Martin Luther King Jr.’s legacy grows through community garden, service

Uchechi Owunna

Pamela Saulsberry was in high school when Martin Luther King Jr. was assassinated. At the time, it did not make any sense to her that someone that preached love could be killed because of what he stood for.

Fifty-three years later, Saulsberry, who is now ULM’s executive director of diversity and equity, spearheaded community service as part of the university’s annual MLK Day of Service.

“Martin Luther King was a person that was trying to make America what it said it was in a participatory, non-violent way and his passing was a devastating event,” Saulsberry said. “But the way we can keep his dream alive is by perpetuating his belief especially by doing something positive for the community.”

Students from ULM and Louisiana Delta Community College gathered last Monday morning to give back to their community by working on the new Esther Gallows Community Garden. 

The land for the garden was donated by Christopher Davis, the son of the late Esther Gallow.

Volunteers helped complete the final preparations on the garden before planting began.

Construction management students helped install 30 wooden planter beds in the garden while the Office of Marketing and Communication designed shirts for the volunteers. 

“This project was chosen because it is transformational. It not only benefits the community for a day, but it builds something that will last,” Saulsberry said. “It is also meeting the needs of the community as there are not many grocery stores where they can get fresh foods in that area.”

Kendrick January, the principal at the Roy Neal Shelling Sr. Elementary, said he wanted to be a part of the project after Saulsberry reached out to him regarding the community project of bringing fresh produce from the seed to the table.

“Participating in the community development especially on MLK Day is encouraged at the school,” January said. “Our teachers always share with the students the significance and achievements of Martin Luther King. We also emphasize the importance of giving back to the community too.”

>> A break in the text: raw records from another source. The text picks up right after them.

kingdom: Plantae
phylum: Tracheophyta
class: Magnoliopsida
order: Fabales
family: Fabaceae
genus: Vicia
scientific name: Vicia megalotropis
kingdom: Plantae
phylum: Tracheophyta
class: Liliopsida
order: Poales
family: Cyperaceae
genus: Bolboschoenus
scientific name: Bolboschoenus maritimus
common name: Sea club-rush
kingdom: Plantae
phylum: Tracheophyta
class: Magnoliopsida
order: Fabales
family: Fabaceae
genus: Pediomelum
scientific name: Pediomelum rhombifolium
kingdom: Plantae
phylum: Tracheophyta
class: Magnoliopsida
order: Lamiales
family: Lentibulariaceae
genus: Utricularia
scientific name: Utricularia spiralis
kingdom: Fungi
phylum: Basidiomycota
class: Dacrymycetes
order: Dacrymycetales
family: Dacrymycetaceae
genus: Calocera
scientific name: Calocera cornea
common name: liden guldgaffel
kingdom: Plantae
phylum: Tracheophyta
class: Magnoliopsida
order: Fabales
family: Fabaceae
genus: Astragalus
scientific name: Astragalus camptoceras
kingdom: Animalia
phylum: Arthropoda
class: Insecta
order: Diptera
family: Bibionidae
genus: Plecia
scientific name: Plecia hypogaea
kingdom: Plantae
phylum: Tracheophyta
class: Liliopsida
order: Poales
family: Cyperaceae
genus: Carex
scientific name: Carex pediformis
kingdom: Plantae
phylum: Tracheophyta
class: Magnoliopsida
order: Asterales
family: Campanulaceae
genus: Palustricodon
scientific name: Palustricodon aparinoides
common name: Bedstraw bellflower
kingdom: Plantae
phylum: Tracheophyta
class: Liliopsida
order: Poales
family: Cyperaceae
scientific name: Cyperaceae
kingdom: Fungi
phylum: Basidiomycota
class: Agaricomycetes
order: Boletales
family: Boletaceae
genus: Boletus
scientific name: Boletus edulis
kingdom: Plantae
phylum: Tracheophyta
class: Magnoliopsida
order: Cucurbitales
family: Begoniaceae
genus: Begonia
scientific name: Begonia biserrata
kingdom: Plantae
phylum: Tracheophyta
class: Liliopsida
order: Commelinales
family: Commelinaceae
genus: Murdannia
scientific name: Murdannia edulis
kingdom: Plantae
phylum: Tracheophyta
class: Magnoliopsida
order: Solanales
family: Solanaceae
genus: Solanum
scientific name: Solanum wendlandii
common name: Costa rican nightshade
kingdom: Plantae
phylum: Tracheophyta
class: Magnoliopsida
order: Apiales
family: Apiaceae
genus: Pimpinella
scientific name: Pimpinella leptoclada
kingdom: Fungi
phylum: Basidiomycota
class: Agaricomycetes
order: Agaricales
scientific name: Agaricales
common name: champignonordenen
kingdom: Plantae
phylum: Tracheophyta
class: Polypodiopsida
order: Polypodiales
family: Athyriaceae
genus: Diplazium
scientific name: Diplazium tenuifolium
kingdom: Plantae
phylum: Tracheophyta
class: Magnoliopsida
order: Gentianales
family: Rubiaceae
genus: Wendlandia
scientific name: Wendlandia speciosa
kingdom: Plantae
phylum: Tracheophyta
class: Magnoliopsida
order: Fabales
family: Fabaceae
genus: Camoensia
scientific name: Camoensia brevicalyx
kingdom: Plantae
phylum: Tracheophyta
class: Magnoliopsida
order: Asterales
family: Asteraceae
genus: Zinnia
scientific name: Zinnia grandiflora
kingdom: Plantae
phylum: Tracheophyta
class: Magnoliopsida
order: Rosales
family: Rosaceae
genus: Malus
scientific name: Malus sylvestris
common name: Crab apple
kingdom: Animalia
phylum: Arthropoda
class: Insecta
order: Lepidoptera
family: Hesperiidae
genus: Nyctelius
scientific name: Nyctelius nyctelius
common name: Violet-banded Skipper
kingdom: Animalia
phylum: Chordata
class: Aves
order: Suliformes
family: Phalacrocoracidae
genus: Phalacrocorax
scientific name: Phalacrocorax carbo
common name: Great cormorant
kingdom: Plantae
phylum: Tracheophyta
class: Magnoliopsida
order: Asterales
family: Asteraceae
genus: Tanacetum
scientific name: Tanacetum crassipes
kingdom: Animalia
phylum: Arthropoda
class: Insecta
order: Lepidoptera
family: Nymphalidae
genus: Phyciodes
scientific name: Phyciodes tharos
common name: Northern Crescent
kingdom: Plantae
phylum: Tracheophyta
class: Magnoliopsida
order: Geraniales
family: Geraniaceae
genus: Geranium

A class of students from the elementary school painted labels for the flower beds and volunteers placed them. 

Five of the flower beds were donated to the elementary school and they plan on planting and tending to their plants with the help of their school’s groundskeeper and their science teacher.

The garden is located between the Booker T. Washington Senior Village Apartments and the Roy Neal Shelling Elementary school.

“The location of the garden is strategic as it produces an opportunity for two generations to interact. It allows the senior citizens to share their experiences and knowledge and a way for the students to learn,” Saulsberry said.